▶ **Tugas yang Dikerjakan**:
1. Jawablah pertanyaan berikut berdasarkan teks tentang kewajiban suami.
(a) Dalam pandangan Islam menurut teks, siapakah sebaik-baik laki-laki?
(b) Apa yang dilakukan suami ketika anak malas belajar atau beribadah?
(c) Selain mencari nafkah lahir, kewajiban apa lagi yang dimiliki seorang suami menurut kalimat yang diawali "Sesungguhnya, kewajiban suami"?
2. Lanjutkan teks tentang kewajiban suami, dimulai sesudah kalimat terakhirnya.

==== Kutipan Halaman ====

“Orang
mukmin yang paling sempurna imannya adalah yang paling baik akhlaknya dan
paling lemah lembut terhadap keluarganya.” (HR. Bukhari Muslim)
“Orang
mukmin yang paling sempurna imannya adalah yang paling baik akhlaknya dan
sebaik-baik kamu ialah yang paling baik kepada istrinya.”
(HR. Tirmidzi)
Para suami sepatutnya
benar-benar menyadari bahwa dalam pandangan Islam sebaik-baik laki-laki adalah
laki-laki yang paling lemah lembut dan paling baik sikapnya kepada istri,
keluarga, serta anak-anaknya. Jadi, jika seorang suami bersikap berangasan, galak, atau kasar, walaupun
mempunyai pangkat dan jabatan yang tinggi, memiliki ilmu yang banyak,
menyandang gelar mentereng,
sebetulnya belum menjadi laki-laki yang baik.
Memang, boleh jadi
karena satu dan lain hal, istri terkadang membuat jengkel atau sulit menaati
suami. Namun, sebenarnya yang paling penting untuk dipikirkan adalah
kepribadian sang suami itu sendiri. Mengapa? Karena, seorang suami akan sulit
untuk mengubah istri atau anak-anaknya kea rah yang lebih baik, jika si suami
sendiri belum mengubah perilakunya menjadi baik.
Ironisnya,
kadang-kadang suami lebih banyak menuntut dan menyalahkan istri apabila ada
hal-hal yang dianggapnya tidak baik. Misalnya, ketika sang anak malas belajar
atau beribadah, suami sibuk menyalahkan istri. Istri dianggap tidak bisa
memperhatikan anak, tidak mampu mendidik, dan sebagainya. Padahal, persoalan
mendidik anak bukan semata-mata tanggung jawab istri.
Sesungguhnya, kewajiban
suami itu bukan hanya mencari uang atau mencari nafkah lahir, tetapi seorang
suami juga mempunyai kewajiban untuk menanamkan visi dalam rumah tangga. Hendak
dibawa ke mana rumah tangganya? Di samping itu, selayaknya seorang suami dapat
menjadi suri teladan bagi istri dan anak-anak, serta mampu mengontrol moral
keluarganya agar tetap terkendali.
Suami pun memiliki
kewajiban untuk menata kesempurnaan ibadah, serta kebaikan akhlak dan moral
keluarganya. Oleh karena itu, mengurus rumah tangga idealnya menempati porsi
atau alokasi pemikiran khusus dari seorang suami. Bukan Cuma mengandalkan
perhatian sepintas atau perhatian kedua setelah urusan pekerjaan.

==== Data yang Diberikan ====

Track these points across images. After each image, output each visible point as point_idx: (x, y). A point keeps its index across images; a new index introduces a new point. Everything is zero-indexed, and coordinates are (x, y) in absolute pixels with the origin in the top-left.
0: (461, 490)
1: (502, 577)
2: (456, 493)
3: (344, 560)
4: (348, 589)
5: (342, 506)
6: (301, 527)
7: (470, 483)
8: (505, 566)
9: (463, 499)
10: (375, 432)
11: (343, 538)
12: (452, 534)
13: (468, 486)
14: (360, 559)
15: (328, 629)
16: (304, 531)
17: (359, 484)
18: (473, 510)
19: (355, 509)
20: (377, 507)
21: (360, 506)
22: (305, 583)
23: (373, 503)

====
==== Data yang Diberikan ====

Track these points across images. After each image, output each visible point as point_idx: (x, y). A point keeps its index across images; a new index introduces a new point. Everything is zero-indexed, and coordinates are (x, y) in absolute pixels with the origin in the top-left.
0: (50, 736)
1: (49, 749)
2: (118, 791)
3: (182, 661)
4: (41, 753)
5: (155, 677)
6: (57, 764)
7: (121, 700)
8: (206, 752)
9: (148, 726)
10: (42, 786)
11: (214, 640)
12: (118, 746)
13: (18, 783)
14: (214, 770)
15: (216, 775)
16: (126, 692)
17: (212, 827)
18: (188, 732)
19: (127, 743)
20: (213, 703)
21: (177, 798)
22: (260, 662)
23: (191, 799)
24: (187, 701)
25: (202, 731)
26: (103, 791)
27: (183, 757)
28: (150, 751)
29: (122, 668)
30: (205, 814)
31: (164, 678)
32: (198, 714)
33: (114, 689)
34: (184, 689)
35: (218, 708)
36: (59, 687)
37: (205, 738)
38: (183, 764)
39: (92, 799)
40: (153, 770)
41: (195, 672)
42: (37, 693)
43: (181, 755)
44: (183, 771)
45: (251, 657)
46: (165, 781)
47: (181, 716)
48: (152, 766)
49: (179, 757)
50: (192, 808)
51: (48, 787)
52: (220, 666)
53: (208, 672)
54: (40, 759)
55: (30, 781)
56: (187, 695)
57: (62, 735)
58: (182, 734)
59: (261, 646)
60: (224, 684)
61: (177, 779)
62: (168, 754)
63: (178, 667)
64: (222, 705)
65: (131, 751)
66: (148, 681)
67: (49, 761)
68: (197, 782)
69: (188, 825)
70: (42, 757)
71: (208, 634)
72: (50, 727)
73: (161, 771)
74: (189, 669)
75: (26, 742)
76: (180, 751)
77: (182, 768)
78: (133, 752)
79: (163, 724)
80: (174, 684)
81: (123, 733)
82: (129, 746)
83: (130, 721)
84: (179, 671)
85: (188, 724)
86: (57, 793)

====
==== Data yang Diberikan ====

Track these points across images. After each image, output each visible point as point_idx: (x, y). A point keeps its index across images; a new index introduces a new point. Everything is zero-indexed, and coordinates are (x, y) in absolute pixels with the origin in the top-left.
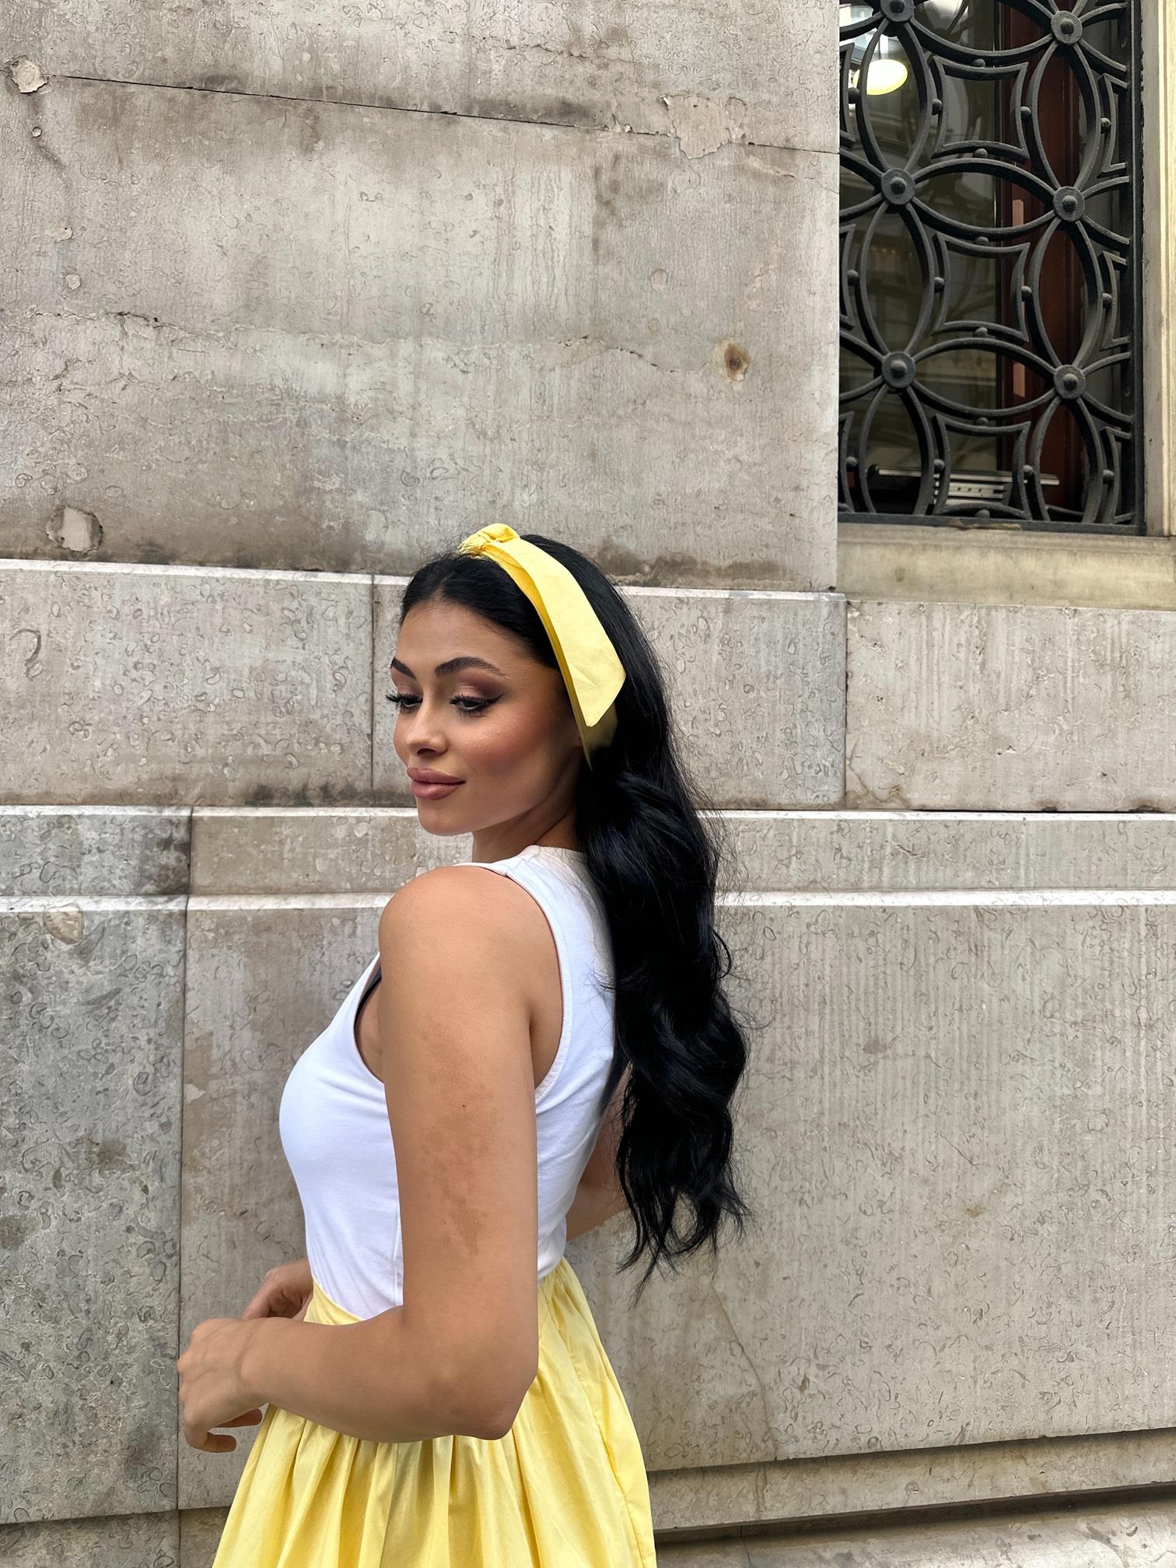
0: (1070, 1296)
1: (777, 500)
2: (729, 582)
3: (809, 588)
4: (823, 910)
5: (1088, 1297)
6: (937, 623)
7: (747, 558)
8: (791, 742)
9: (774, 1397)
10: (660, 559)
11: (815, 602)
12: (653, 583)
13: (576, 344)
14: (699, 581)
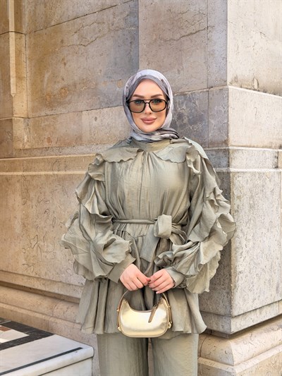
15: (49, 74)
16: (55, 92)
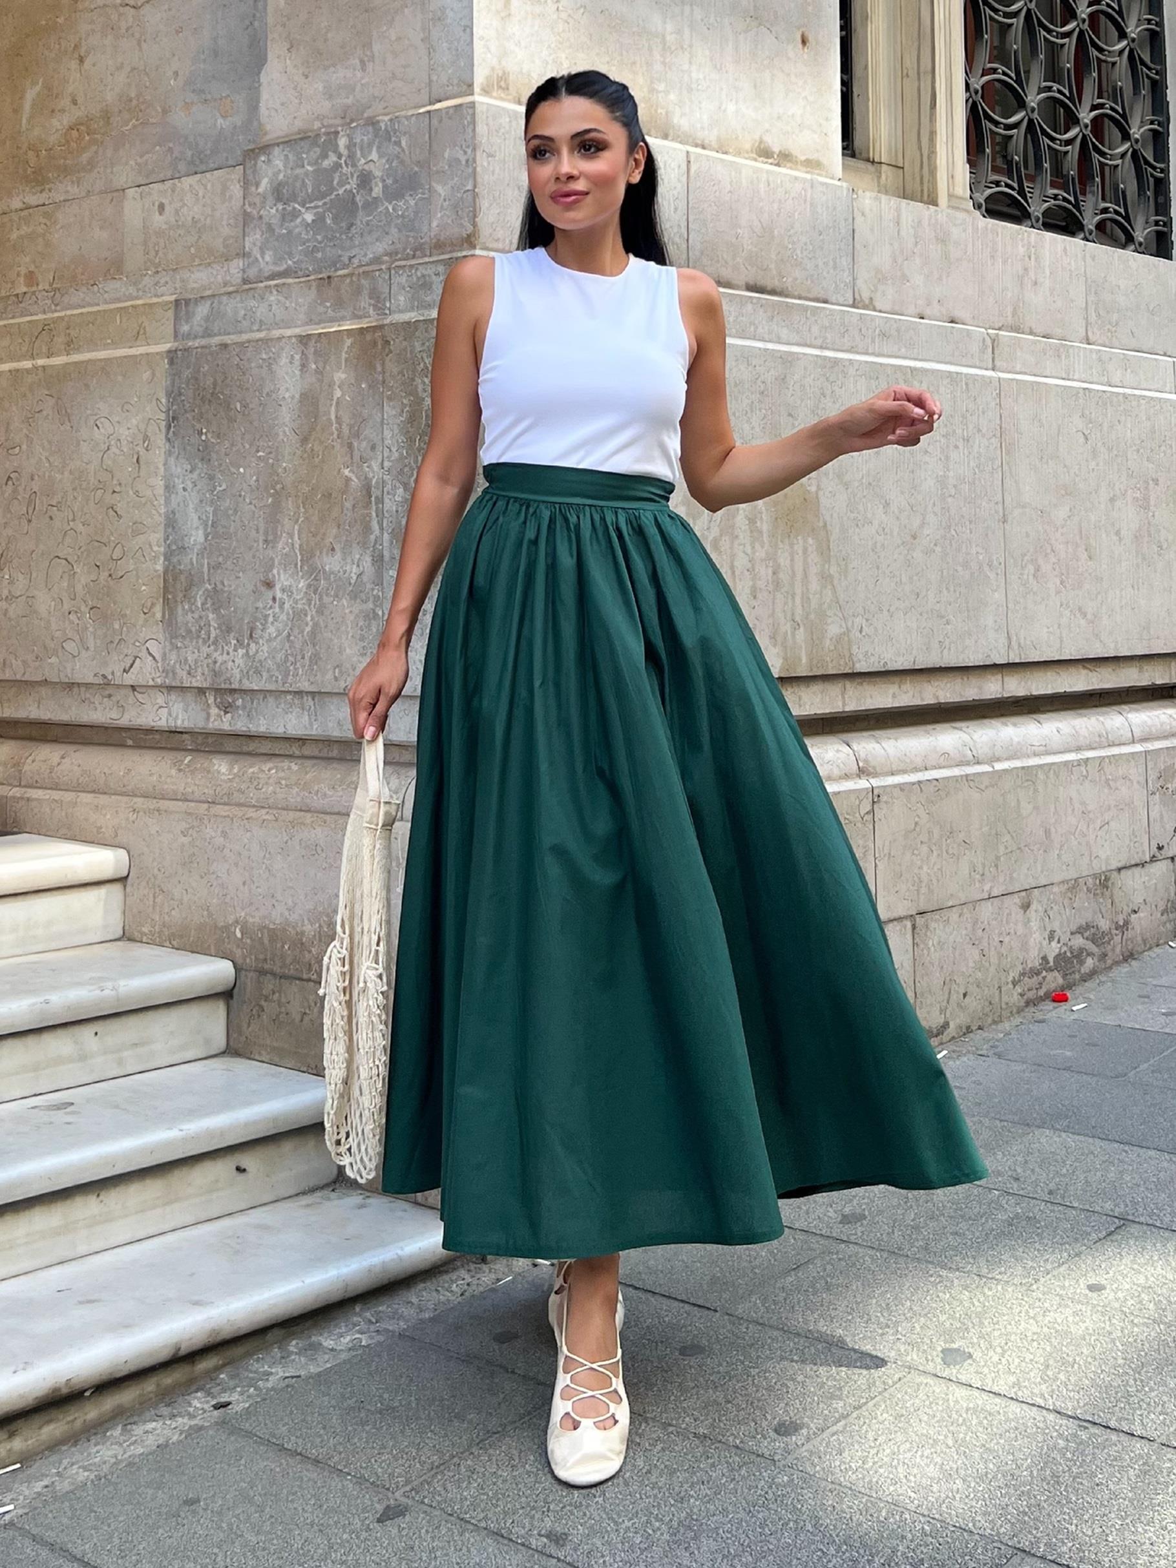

====

▶ **Jawaban**:
1.
(a) Laki-laki yang paling lemah lembut dan paling baik sikapnya kepada istri, keluarga, serta anak-anaknya.
(b) Suami sibuk menyalahkan istri.
(c) Kewajiban untuk menanamkan visi dalam rumah tangga.

2.
Dalam hadits di atas,
akhlak yang baik serta perilaku lemah lembut dari seorang suami memang sangat
ditekankan. Tentu saja, Rasulullah Muhammad saw. teramat patut untuk dijadikan
sebagai sosok panutan suami ideal. Nabi Muhammad saw. begitu halus dan lemah
lembut sikapnya kepada istri-istri beliau. Beliau tidak pernah marah dengan
kata-kata kasar.
Kalaupun beliau marah,
beliau hanya akan mendiamkan saja. Dan, itu pun adalah bagian dari pendidikan
yang beliau berikan kepada istrinya. Bahkan, suatu ketika diriwayatkan bahwa
saat Rasul pulang larut malam, ternyata Siti Aisyah sudah tertidur. Rasulullah
tidak menggedor pintu lalu marah-marah.
Begitu lembutnya beliau kepada istri, Rasulullah yang mulia pun tidur di teras
rumah tanpa membangunkan Siti Aisyah.
Di sini, berkali-kali
disebutkan tentang kelembutan. Sebab walau bagaimanapun, seorang suami adalah
pemimpin dalam keluarga. Dan kalau tidak hati-hati, seseorang yang merasa
dirinya sebagai pemimpin, dalam skala apa pun, cenderung menggunakan kekerasan.
Hal inilah yang tampaknya patut digarisbawahi.
Cobalah kita lihat
masyarakat kita sekarang! Ada pencuri ayam, ditangkap ramai-ramai lalu dibakar
sampai menggelinjang-gelinjang. Bayangkan! Bagaimana mungkin kita yang
mempunyai peradaban senang melihat manusia dibakar? Na’udzubillahimindzalik. Lalu apa hubungannya? Bisa jadi, semua ini
merupakan salah satu indikasi bahwa rumah tangga kita masih banyak ditegakkan
dengan kekerasan.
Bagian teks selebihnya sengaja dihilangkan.